# Strange but somehow i preffered Zemlinsky , Berg, Webern more than Schonberg???



## deprofundis (Apr 25, 2014)

His it me or Schonberg had a singular experimentalist , Zemlinsky more musical, Berg and Webern is close to Schonberg in term of format.

So im more into Zemlinsky and Berg, schonberg and webern music bring me anxiety, stress, Berg and zemlinsky his relaxing and sweet, someone probably think complete oposite but we live in a democratie so those were my two cents.

What your cue on this?

:tiphat:


----------



## Tchaikov6 (Mar 30, 2016)

Well, I wouldn't include Zemlinsky in the picture- he never wrote 12-tone music or atonal music, although some of it can get quite Schoenberg-sounding.
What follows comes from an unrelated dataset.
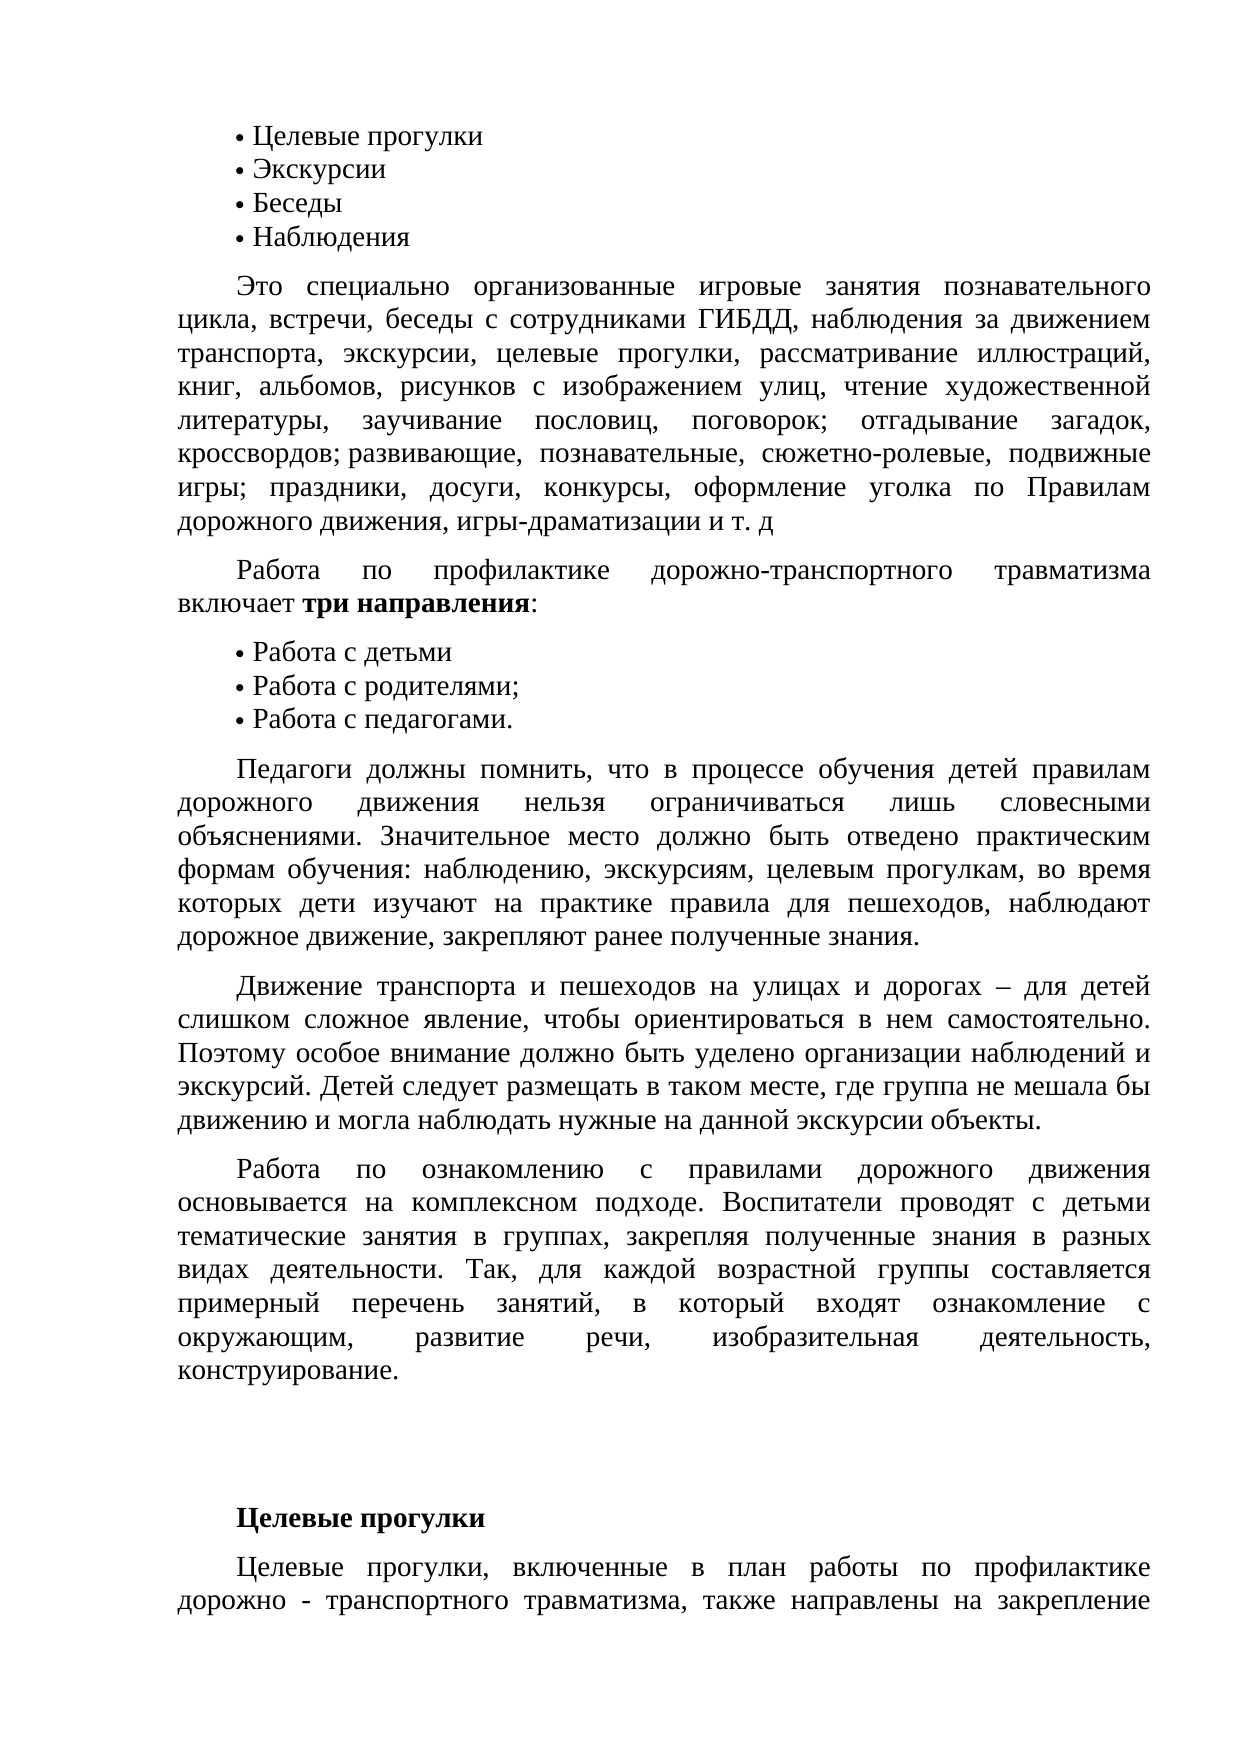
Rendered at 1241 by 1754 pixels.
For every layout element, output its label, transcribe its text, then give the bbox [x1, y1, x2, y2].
As for Berg, I would agree- I do enjoy him much more than Schoenberg and Webern. He is a more "Romantic" atonal composer, making the dissonances softer and the music more "acceptable." Schonberg and Webern are a bit "rougher-sounding" composers, but I do enjoy them- though not as much as Berg.


----------



## Manxfeeder (Oct 19, 2010)

deprofundis said:


> .
> 
> So im more into Zemlinsky and Berg, schonberg and webern music bring me anxiety, stress.


I think Zemlinsky is great. I don't think he was as "great" as Brahms was or those of the Second Viennese School, but I still think his music is skillfully wrought and musically compelling. Alma Mahler also found him compelling before she ran into Gustav, both musically and otherwise. That gives us average-looking guys hope.


----------